**ACTION ITEM**
Scan the records below. Copy every line in which the word "bahwa" appears.

**Collected data**

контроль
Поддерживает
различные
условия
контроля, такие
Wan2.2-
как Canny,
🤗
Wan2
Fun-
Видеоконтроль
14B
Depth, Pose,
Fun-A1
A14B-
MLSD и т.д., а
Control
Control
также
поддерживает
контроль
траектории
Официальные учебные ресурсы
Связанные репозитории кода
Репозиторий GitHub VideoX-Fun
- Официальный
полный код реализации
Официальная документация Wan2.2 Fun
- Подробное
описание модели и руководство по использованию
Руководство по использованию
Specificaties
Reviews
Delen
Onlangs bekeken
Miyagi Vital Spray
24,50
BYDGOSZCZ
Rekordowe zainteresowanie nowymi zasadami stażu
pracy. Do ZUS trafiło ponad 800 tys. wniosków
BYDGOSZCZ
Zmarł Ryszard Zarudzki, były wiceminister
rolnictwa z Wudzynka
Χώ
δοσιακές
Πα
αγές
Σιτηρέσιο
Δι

---

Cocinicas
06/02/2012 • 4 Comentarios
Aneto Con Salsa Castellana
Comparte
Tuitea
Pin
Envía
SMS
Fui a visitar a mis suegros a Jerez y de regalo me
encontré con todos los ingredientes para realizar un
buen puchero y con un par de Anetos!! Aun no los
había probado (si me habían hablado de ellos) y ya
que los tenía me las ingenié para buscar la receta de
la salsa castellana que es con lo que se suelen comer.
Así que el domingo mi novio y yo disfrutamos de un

* * *

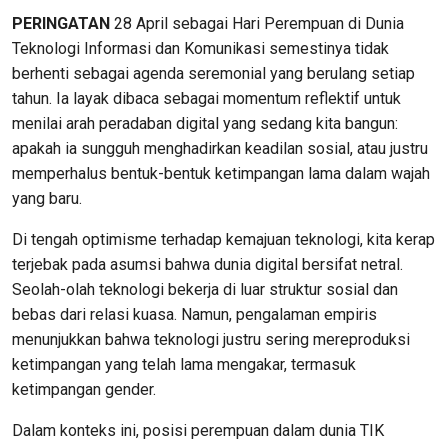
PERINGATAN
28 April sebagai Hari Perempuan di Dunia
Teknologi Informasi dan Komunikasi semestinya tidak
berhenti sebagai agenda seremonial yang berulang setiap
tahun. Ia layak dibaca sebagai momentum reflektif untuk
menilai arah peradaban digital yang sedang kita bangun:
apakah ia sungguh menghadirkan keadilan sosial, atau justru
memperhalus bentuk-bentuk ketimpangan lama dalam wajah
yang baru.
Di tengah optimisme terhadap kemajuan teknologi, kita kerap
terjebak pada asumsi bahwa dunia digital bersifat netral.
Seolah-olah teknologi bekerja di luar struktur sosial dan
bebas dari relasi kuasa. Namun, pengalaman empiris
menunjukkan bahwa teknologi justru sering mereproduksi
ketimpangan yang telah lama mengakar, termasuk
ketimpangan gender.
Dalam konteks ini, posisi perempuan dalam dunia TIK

**SOLUTION TO THIS PROBLEM**
terjebak pada asumsi bahwa dunia digital bersifat netral.
menunjukkan bahwa teknologi justru sering mereproduksi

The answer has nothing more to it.